Bressan, P. (2002). The connection between random sequences, everyday coincidences, and belief in the paranormal. Applied Cognitive Psychology, 16, 17–34.
Franceschi, P. (2002). Une classe de concepts. Semiotica, 139–1/4, 211–226. English translation.
Franceschi, P. (2008). Une défense logique du modèle de Maher pour les délires polythématiques. Philosophiques, 35-2, 451–475. English translation.
Franceschi, P. (2011). Traitement cognitif différentiel des délires polythématiques et du trouble anxieux généralisé. Journal de Thérapie Comportementale et Cognitive, 21–4, 121–125. English translation.
Kingdon, D. & Turkington, D. (1994). Cognitive-behavioural Therapy of Schizophrenia.

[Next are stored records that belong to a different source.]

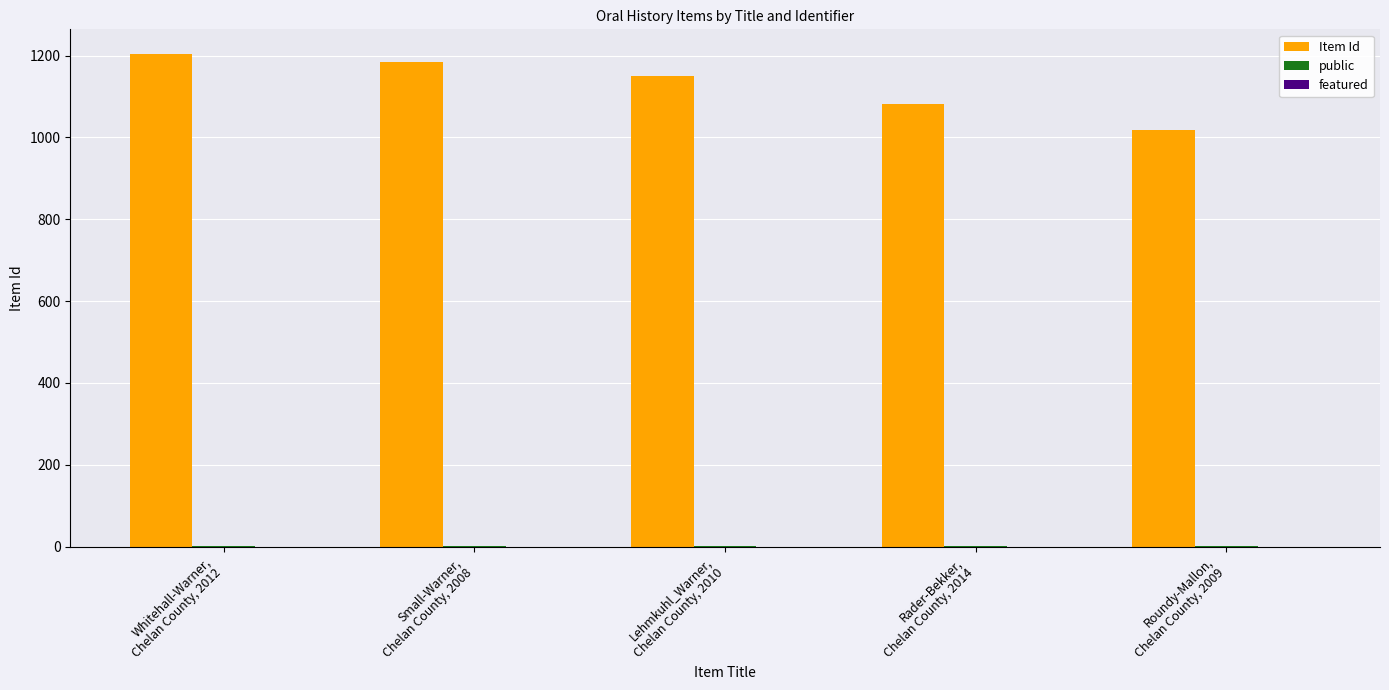

Count the Item Id values in the range 1081 to 1185.

3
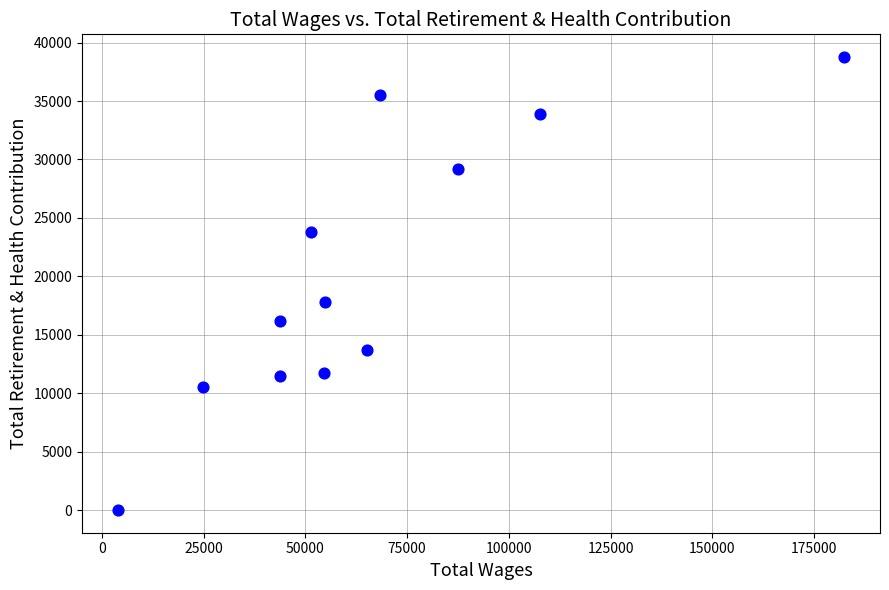

What is the range of X values (max minus min)?

178222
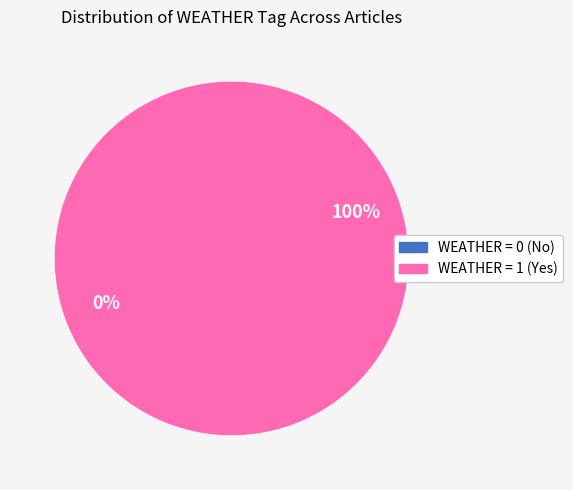

Is there a majority slice in this chart?

Yes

New York: Guilford.
Kingdon, D. & Turkington, D. (Eds.) (2002). The Case Study Guide to Cognitive Behaviour Therapy of Psychosis. Chichester: Wiley.
Moritz, S., Woodward, T. S., & Metacognition Study Group. (2010). Metacognitive training for schizophrenia (MCT). Manual (4th ed.), Hamburg: VanHam Campus.
Moritz, S., Kerstan, A., Veckenstedt, R., Randjbar, S., Vitzthum, F., Schmidt, C., Heise, M., Woodward, T.S. (2011). Further evidence for the efficacy of a metacognitive group training in schizophrenia. Behaviour Research and Therapy, 49, 151–157.